We missed the festivities on land, but made up for it with dazzling fare at the famous Hot Tin Roof restaurant overlooking the harbor and then, the next night, a more intimate sunset; champagne on the elegant, wind-powered schooner Appledore, gliding across the Gulf of Mexico. Sensational – as was dinner at the ‘Half Shell Raw Bar’, a Key West institution that buys everything locally.
We enjoyed the marine life more as – aboard Honest Eco’s ‘Squid’, America’s first coast guard-approved all-electric passenger ship – we watched playful dolphins, then snorkeled at Lone Tree Reef, where we spotted barracuda, snapper and the invasive (but tasty) lionfish. Guides Jaclyn and Jesse were inspiring, their dedication to protecting the ecosystem contagious.
Leaving (almost) no trace
Leaving elegant, brash, fun and pulsating Key West – after breakfast on Blue Heaven’s colorful outdoor patio and strolling through the atmosphere and former Ernest Hemingway home – was a key, even though we had three more goodies stashed away. First we teamed up with naturalist Bill Keogh for a ‘Big Pine Kayak Eco Adventure’, a thrilling foray into the mangrove swamp, ‘parking’ our oars and swinging – like a monkey – from branch to branch, ‘limbo dancing’ – as Bill described it – under the branches brushing the sea.
Sweaty, smelly and sunburned, we feel like imposters as we step into the luxurious ‘Tranquility Bay Beach House Resort’, which – like its excellent patio restaurant Butterfly Cafe – lives up to its name, before cooling off in the pool.
There were only two stops left along US 1, including our crossing of the dramatic Seven Mile Bridge. We visited the Turtle Hospital in Marathon, seeing how they rescue creatures afflicted by boats, disease and fishing gear. We then sail silently – one eye on the battery, the other on a dark biblical storm blowing over Miami – before returning our ‘Green Shark’. With about 30 km to spare…

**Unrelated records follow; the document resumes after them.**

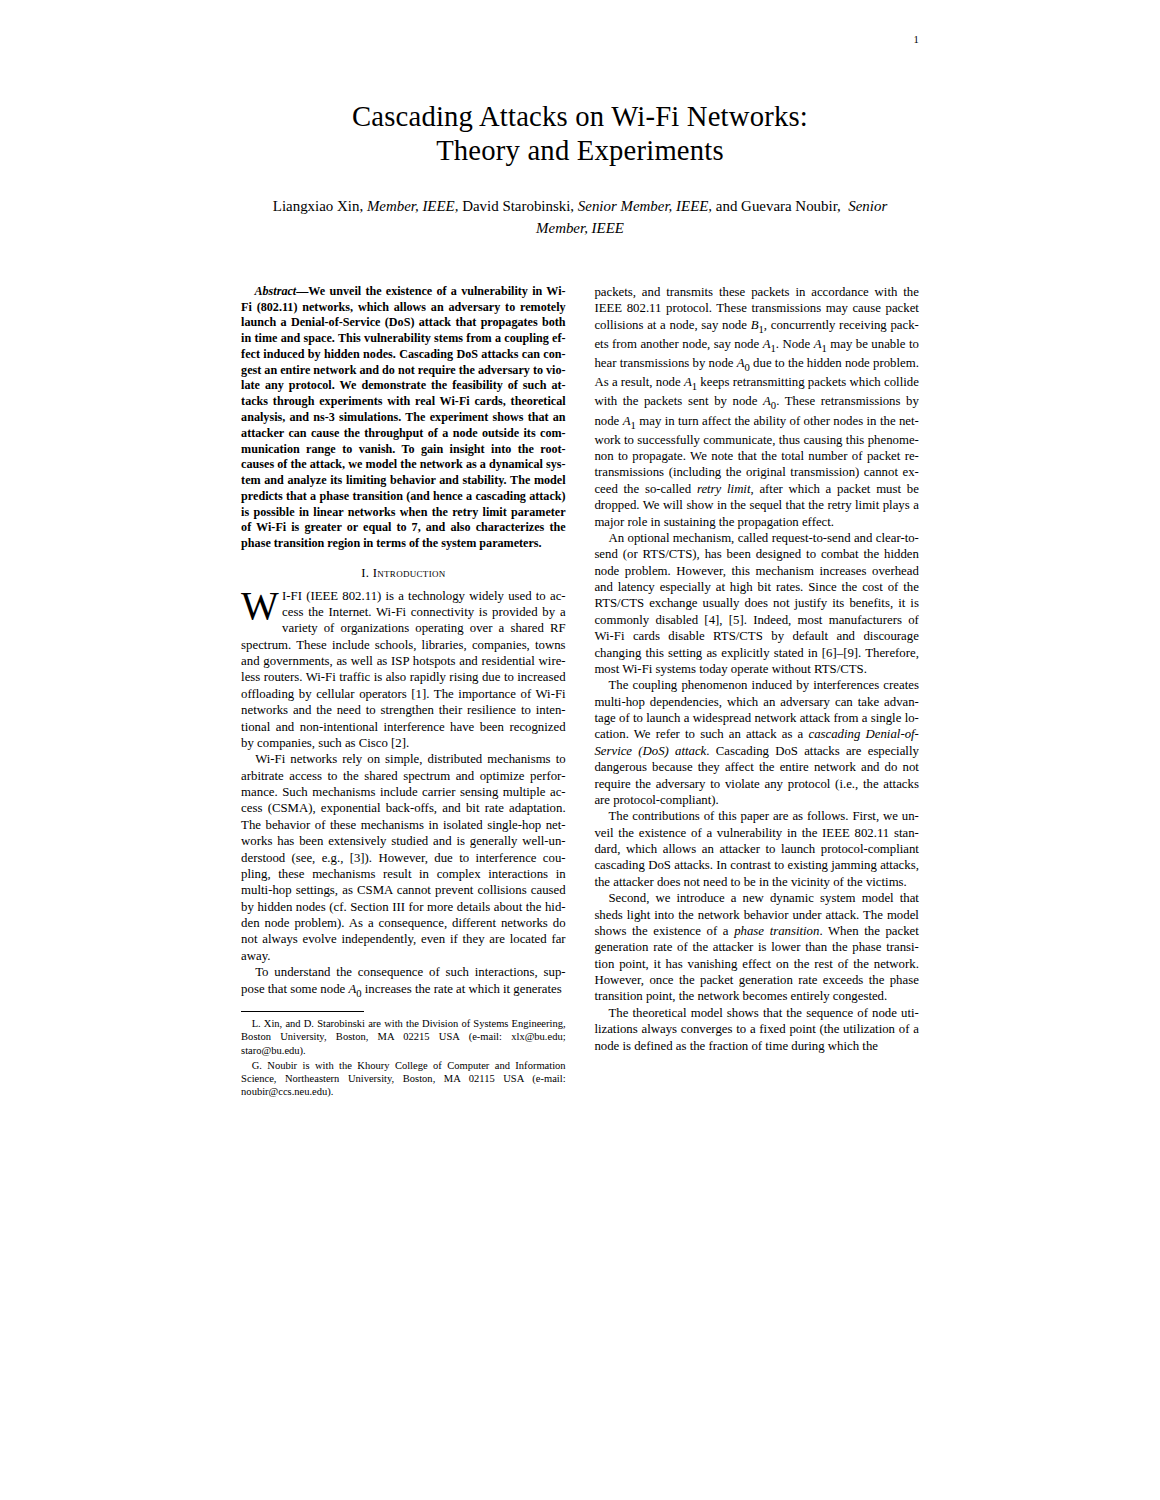1
Cascading Attacks on Wi-Fi Networks:
Theory and Experiments
Liangxiao Xin, Member, IEEE, David Starobinski, Senior Member, IEEE, and Guevara Noubir, Senior Member, IEEE
Abstract—We unveil the existence of a vulnerability in Wi-Fi (802.11) networks, which allows an adversary to remotely launch a Denial-of-Service (DoS) attack that propagates both in time and space. This vulnerability stems from a coupling effect induced by hidden nodes. Cascading DoS attacks can congest an entire network and do not require the adversary to violate any protocol. We demonstrate the feasibility of such attacks through experiments with real Wi-Fi cards, theoretical analysis, and ns-3 simulations. The experiment shows that an attacker can cause the throughput of a node outside its communication range to vanish. To gain insight into the root-causes of the attack, we model the network as a dynamical system and analyze its limiting behavior and stability. The model predicts that a phase transition (and hence a cascading attack) is possible in linear networks when the retry limit parameter of Wi-Fi is greater or equal to 7, and also characterizes the phase transition region in terms of the system parameters.
I. Introduction
WI-FI (IEEE 802.11) is a technology widely used to access the Internet. Wi-Fi connectivity is provided by a variety of organizations operating over a shared RF spectrum. These include schools, libraries, companies, towns and governments, as well as ISP hotspots and residential wireless routers. Wi-Fi traffic is also rapidly rising due to increased offloading by cellular operators [1]. The importance of Wi-Fi networks and the need to strengthen their resilience to intentional and non-intentional interference have been recognized by companies, such as Cisco [2].
Wi-Fi networks rely on simple, distributed mechanisms to arbitrate access to the shared spectrum and optimize performance. Such mechanisms include carrier sensing multiple access (CSMA), exponential back-offs, and bit rate adaptation. The behavior of these mechanisms in isolated single-hop networks has been extensively studied and is generally well-understood (see, e.g., [3]). However, due to interference coupling, these mechanisms result in complex interactions in multi-hop settings, as CSMA cannot prevent collisions caused by hidden nodes (cf. Section III for more details about the hidden node problem). As a consequence, different networks do not always evolve independently, even if they are located far away.
To understand the consequence of such interactions, suppose that some node A0 increases the rate at which it generates
L. Xin, and D. Starobinski are with the Division of Systems Engineering, Boston University, Boston, MA 02215 USA (e-mail: xlx@bu.edu; staro@bu.edu).
G. Noubir is with the Khoury College of Computer and Information Science, Northeastern University, Boston, MA 02115 USA (e-mail: noubir@ccs.neu.edu).
packets, and transmits these packets in accordance with the IEEE 802.11 protocol. These transmissions may cause packet collisions at a node, say node B1, concurrently receiving packets from another node, say node A1. Node A1 may be unable to hear transmissions by node A0 due to the hidden node problem. As a result, node A1 keeps retransmitting packets which collide with the packets sent by node A0. These retransmissions by node A1 may in turn affect the ability of other nodes in the network to successfully communicate, thus causing this phenomenon to propagate. We note that the total number of packet retransmissions (including the original transmission) cannot exceed the so-called retry limit, after which a packet must be dropped. We will show in the sequel that the retry limit plays a major role in sustaining the propagation effect.
An optional mechanism, called request-to-send and clear-to-send (or RTS/CTS), has been designed to combat the hidden node problem. However, this mechanism increases overhead and latency especially at high bit rates. Since the cost of the RTS/CTS exchange usually does not justify its benefits, it is commonly disabled [4], [5]. Indeed, most manufacturers of Wi-Fi cards disable RTS/CTS by default and discourage changing this setting as explicitly stated in [6]–[9]. Therefore, most Wi-Fi systems today operate without RTS/CTS.
The coupling phenomenon induced by interferences creates multi-hop dependencies, which an adversary can take advantage of to launch a widespread network attack from a single location. We refer to such an attack as a cascading Denial-of-Service (DoS) attack. Cascading DoS attacks are especially dangerous because they affect the entire network and do not require the adversary to violate any protocol (i.e., the attacks are protocol-compliant).
The contributions of this paper are as follows. First, we unveil the existence of a vulnerability in the IEEE 802.11 standard, which allows an attacker to launch protocol-compliant cascading DoS attacks. In contrast to existing jamming attacks, the attacker does not need to be in the vicinity of the victims.
Second, we introduce a new dynamic system model that sheds light into the network behavior under attack. The model shows the existence of a phase transition. When the packet generation rate of the attacker is lower than the phase transition point, it has vanishing effect on the rest of the network. However, once the packet generation rate exceeds the phase transition point, the network becomes entirely congested.
The theoretical model shows that the sequence of node utilizations always converges to a fixed point (the utilization of a node is defined as the fraction of time during which the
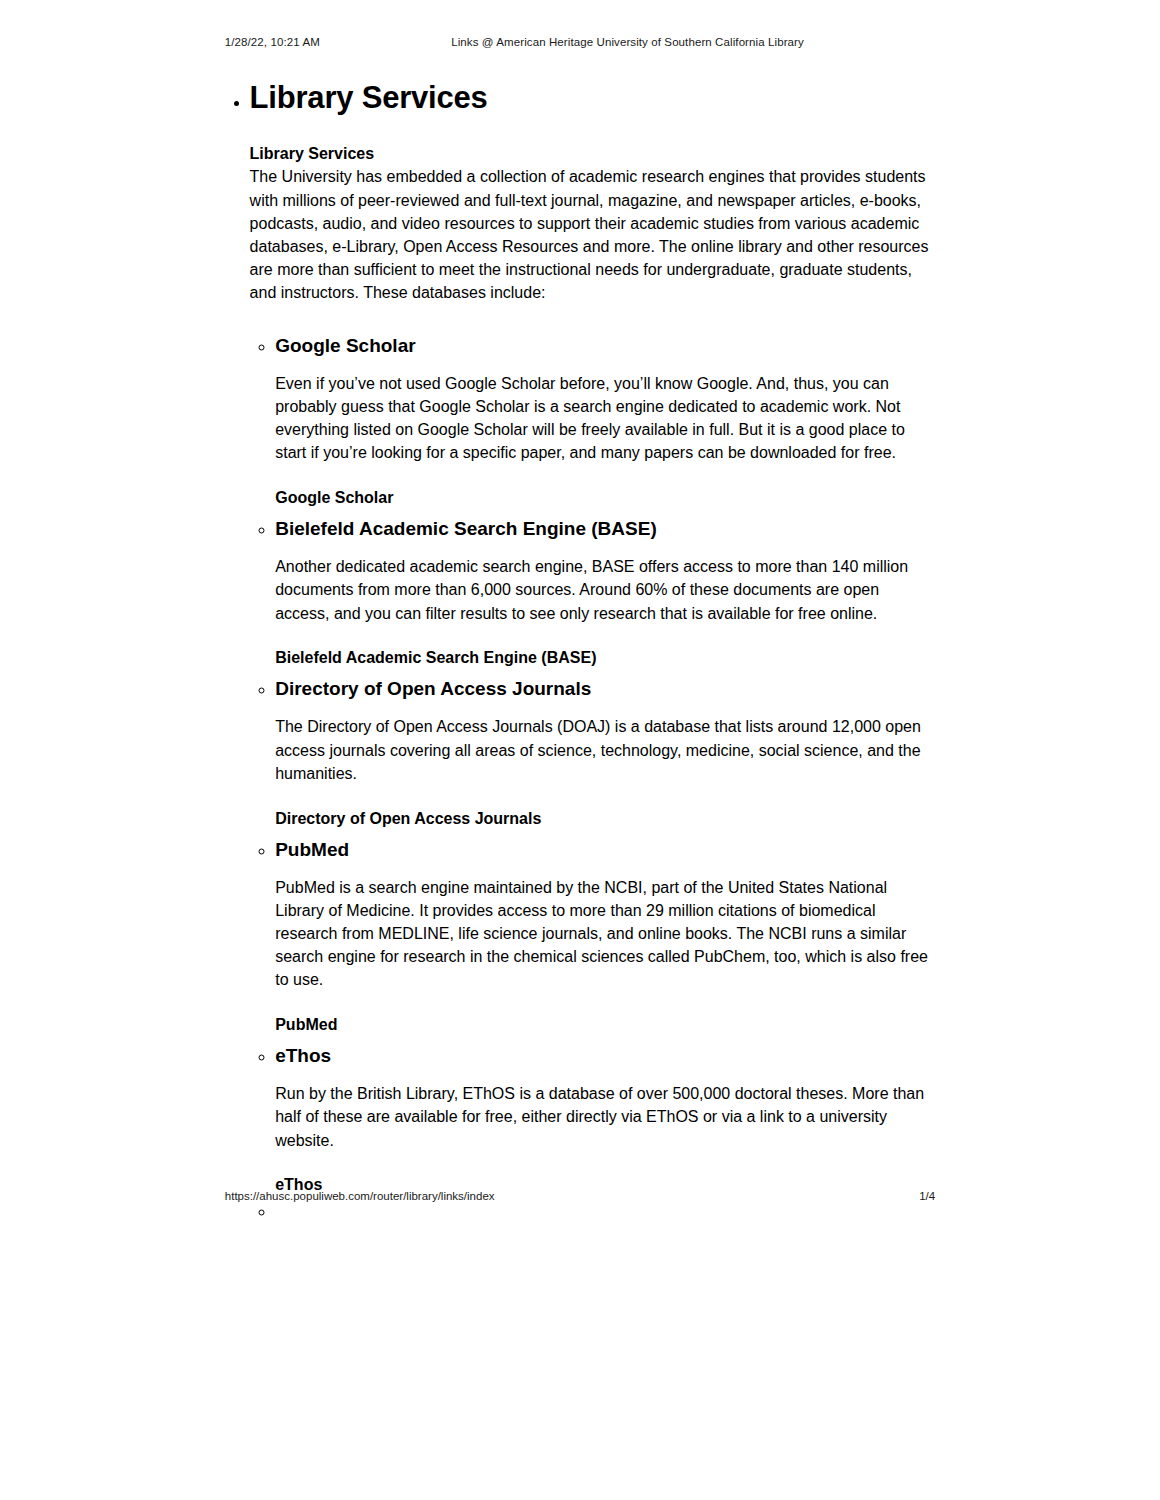1/28/22, 10:21 AM Links @ American Heritage University of Southern California Library
Library Services
Library Services
The University has embedded a collection of academic research engines that provides students with millions of peer-reviewed and full-text journal, magazine, and newspaper articles, e-books, podcasts, audio, and video resources to support their academic studies from various academic databases, e-Library, Open Access Resources and more. The online library and other resources are more than sufficient to meet the instructional needs for undergraduate, graduate students, and instructors. These databases include:
Google Scholar
Even if you’ve not used Google Scholar before, you’ll know Google. And, thus, you can probably guess that Google Scholar is a search engine dedicated to academic work. Not everything listed on Google Scholar will be freely available in full. But it is a good place to start if you’re looking for a specific paper, and many papers can be downloaded for free.
Google Scholar
Bielefeld Academic Search Engine (BASE)
Another dedicated academic search engine, BASE offers access to more than 140 million documents from more than 6,000 sources. Around 60% of these documents are open access, and you can filter results to see only research that is available for free online.
Bielefeld Academic Search Engine (BASE)
Directory of Open Access Journals
The Directory of Open Access Journals (DOAJ) is a database that lists around 12,000 open access journals covering all areas of science, technology, medicine, social science, and the humanities.
Directory of Open Access Journals
PubMed
PubMed is a search engine maintained by the NCBI, part of the United States National Library of Medicine. It provides access to more than 29 million citations of biomedical research from MEDLINE, life science journals, and online books. The NCBI runs a similar search engine for research in the chemical sciences called PubChem, too, which is also free to use.
PubMed
eThos
Run by the British Library, EThOS is a database of over 500,000 doctoral theses. More than half of these are available for free, either directly via EThOS or via a link to a university website.
eThos
https://ahusc.populiweb.com/router/library/links/index 1/4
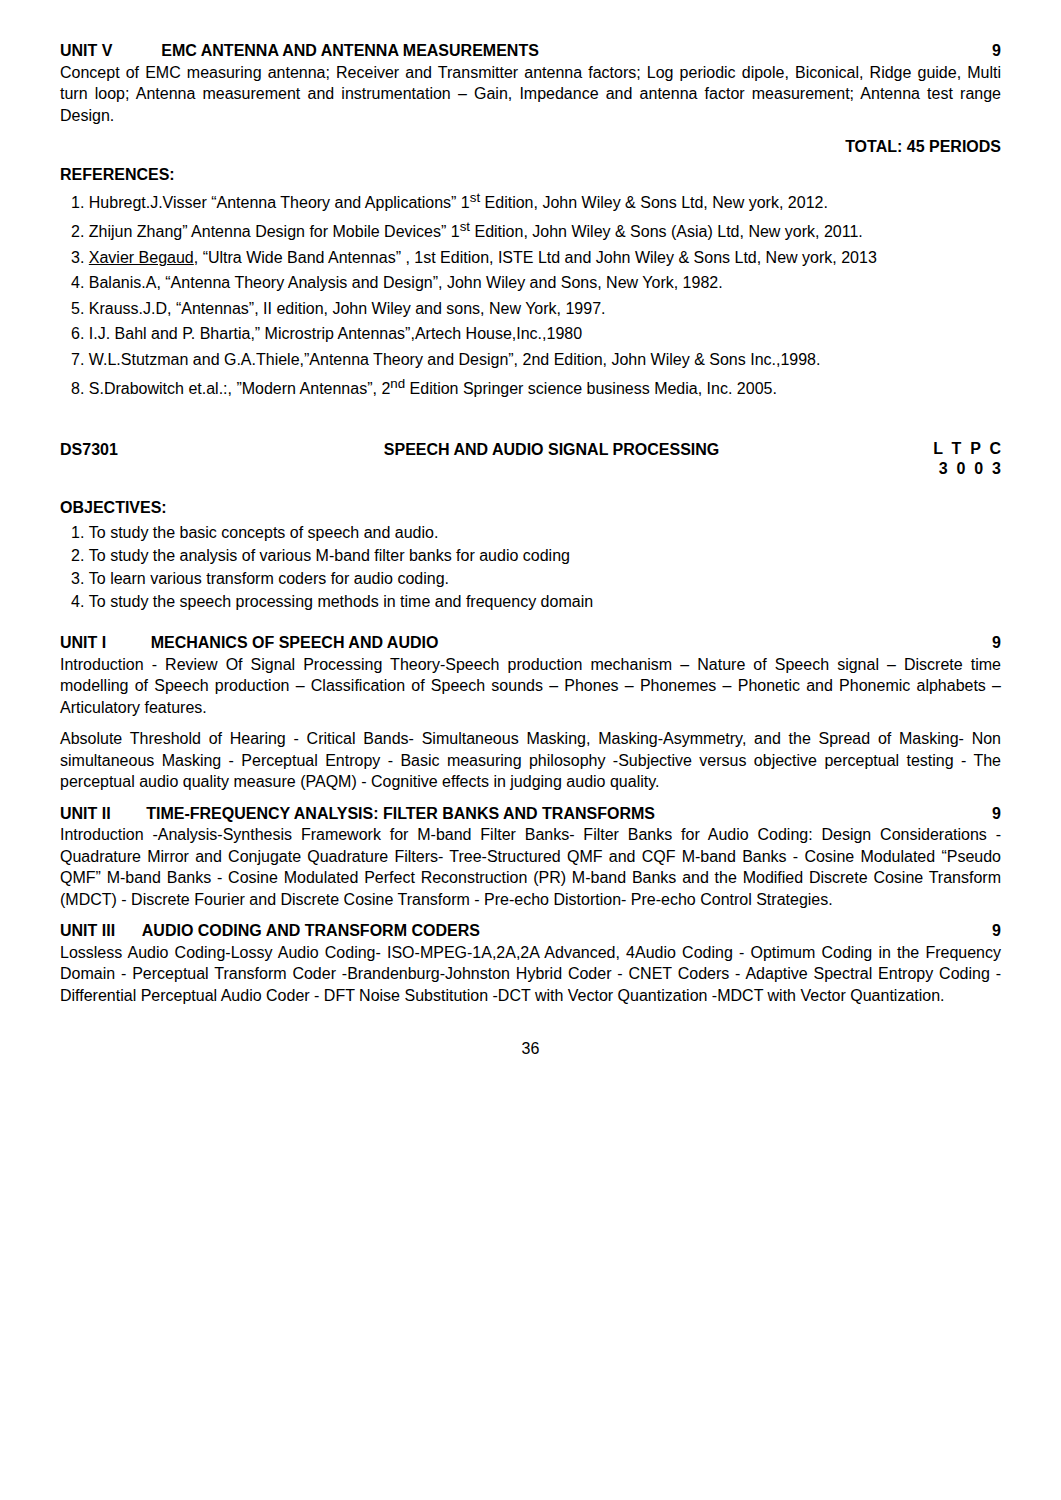UNIT V EMC ANTENNA AND ANTENNA MEASUREMENTS 9
Concept of EMC measuring antenna; Receiver and Transmitter antenna factors; Log periodic dipole, Biconical, Ridge guide, Multi turn loop; Antenna measurement and instrumentation – Gain, Impedance and antenna factor measurement; Antenna test range Design.
TOTAL: 45 PERIODS
REFERENCES:
Hubregt.J.Visser “Antenna Theory and Applications” 1st Edition, John Wiley & Sons Ltd, New york, 2012.
Zhijun Zhang” Antenna Design for Mobile Devices” 1st Edition, John Wiley & Sons (Asia) Ltd, New york, 2011.
Xavier Begaud, “Ultra Wide Band Antennas” , 1st Edition, ISTE Ltd and John Wiley & Sons Ltd, New york, 2013
Balanis.A, “Antenna Theory Analysis and Design”, John Wiley and Sons, New York, 1982.
Krauss.J.D, “Antennas”, II edition, John Wiley and sons, New York, 1997.
I.J. Bahl and P. Bhartia,” Microstrip Antennas”,Artech House,Inc.,1980
W.L.Stutzman and G.A.Thiele,”Antenna Theory and Design”, 2nd Edition, John Wiley & Sons Inc.,1998.
S.Drabowitch et.al.:, ”Modern Antennas”, 2nd Edition Springer science business Media, Inc. 2005.
DS7301 SPEECH AND AUDIO SIGNAL PROCESSING L T P C 3 0 0 3
OBJECTIVES:
To study the basic concepts of speech and audio.
To study the analysis of various M-band filter banks for audio coding
To learn various transform coders for audio coding.
To study the speech processing methods in time and frequency domain
UNIT I MECHANICS OF SPEECH AND AUDIO 9
Introduction - Review Of Signal Processing Theory-Speech production mechanism – Nature of Speech signal – Discrete time modelling of Speech production – Classification of Speech sounds – Phones – Phonemes – Phonetic and Phonemic alphabets – Articulatory features.
Absolute Threshold of Hearing - Critical Bands- Simultaneous Masking, Masking-Asymmetry, and the Spread of Masking- Non simultaneous Masking - Perceptual Entropy - Basic measuring philosophy -Subjective versus objective perceptual testing - The perceptual audio quality measure (PAQM) - Cognitive effects in judging audio quality.
UNIT II TIME-FREQUENCY ANALYSIS: FILTER BANKS AND TRANSFORMS 9
Introduction -Analysis-Synthesis Framework for M-band Filter Banks- Filter Banks for Audio Coding: Design Considerations - Quadrature Mirror and Conjugate Quadrature Filters- Tree-Structured QMF and CQF M-band Banks - Cosine Modulated “Pseudo QMF” M-band Banks - Cosine Modulated Perfect Reconstruction (PR) M-band Banks and the Modified Discrete Cosine Transform (MDCT) - Discrete Fourier and Discrete Cosine Transform - Pre-echo Distortion- Pre-echo Control Strategies.
UNIT III AUDIO CODING AND TRANSFORM CODERS 9
Lossless Audio Coding-Lossy Audio Coding- ISO-MPEG-1A,2A,2A Advanced, 4Audio Coding - Optimum Coding in the Frequency Domain - Perceptual Transform Coder -Brandenburg-Johnston Hybrid Coder - CNET Coders - Adaptive Spectral Entropy Coding -Differential Perceptual Audio Coder - DFT Noise Substitution -DCT with Vector Quantization -MDCT with Vector Quantization.
36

When we checked in, giant, noisy advertising screens properly fired us. “Florida Keys – there is no place so magical, so unforgettable, so colorful. We believe you should leave the world better than you found it.” We thought we had tried our best.
6 ways to tread lightly in the Florida Keys
1. Stock up on reef-safe sunscreen before you fly, available from Amazon or Green People.
2. Make informed seafood choices.
3. Avoid using plastic bags, one of the most common synthetic waste in the marine environment and deadly for turtles.
4. Only use designated mooring buoys over reefs – anchors do great damage.
5. Leave obstacles, such as chairs, off beaches when not in use; they make the turtle’s nesting job more difficult.
6. Look out for the ‘Blue Star’ which recognizes operators committed to promoting responsible and sustainable diving, snorkeling or fishing trips in all five Keys districts.
For more information visit: www.fla-keys.co.uk
Purely Travel (0844 80 444 80 / PurelyTravel.co.uk) offers a seven-night trip to the Florida Keys and Key West from £1,949 per person. Departing October 9, 2022, the package includes two nights in Key Largo at Baker’s Cay Resort in a Junior Suite, three nights in Key West at Kimpton’s Winslow’s Bungalows in a King Room; and two nights only in Marathon at Tranquility Bay Beach House Resort in Superior Room. Price includes compact car rental with all taxes and insurance and economy return flights from LHR to Miami with British Airways. Price is based on two adults traveling, sharing room only. ATOL protected.
If you want to follow our wheel trails and go electric, contact Hertz (https://bit.ly/3Nx06LS) – but be warned that going green isn’t cheap. You’ll save by taking the gas car out of the package, but Teslas are around £680. Plan ahead, however, and you can mitigate this by avoiding gas costs and booking hotels with free charging points.